The newly upgraded distributed antenna system (DAS) at Levi’s Stadium proved itself up to the annual Super Bowl stress test Sunday, with both Verizon and AT&T claiming new stadium records for game-day wireless data use on their networks during Super Bowl 60.
According to Verizon, its customers used 40.32 terabytes of data “in and around the stadium” on game day, well eclipsing the mark of 7 TB of data used by Verizon customers a decade ago at Super Bowl 50. AT&T, meanwhile, reported 24.4 TB of data used by its customers at Levi’s Stadium Sunday, for a two-carrier total of 64.72 TB.

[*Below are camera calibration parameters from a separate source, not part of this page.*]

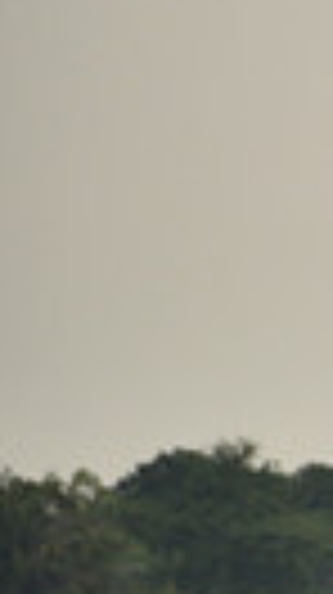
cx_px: 1300
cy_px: 515
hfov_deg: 0.7
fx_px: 29068
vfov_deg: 1.2
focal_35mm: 1847
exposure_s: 1/1250
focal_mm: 400
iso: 320
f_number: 4.5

The Levi’s Stadium DAS, first built way back when by DAS Group Professionals (now a part of AFL Wireless Services), carried 15.9 TB of total data during Super Bowl 50 in 2016. During that game AT&T customers used 5.2 TB of data, followed by T-Mobile with 2.1 TB, and Sprint with 1.6 TB.
Even though Super Bowl 60 had a higher reported attendance (70,823 fans) than Super Bowl 59 (65,819), the combined cellular totals were a bit lower for this year’s game when compared to last year’s Super Bowl 59, where AT&T and Verizon combined to see 67 TB of wireless data used.
According to Verizon, it had approximately 42,210 of its customers on the Levi’s Stadium networks Sunday, which works out to about 955 megabytes of data used per connected Verizon customer, just below the 1.09 GB per customer data mark we saw from Verizon last year. AT&T did not provide a number of connected customers, so we can’t calculate their per-user data.
If and when we hear from T-Mobile (we have a request out) we will revise this post to add their Super Bowl data totals in.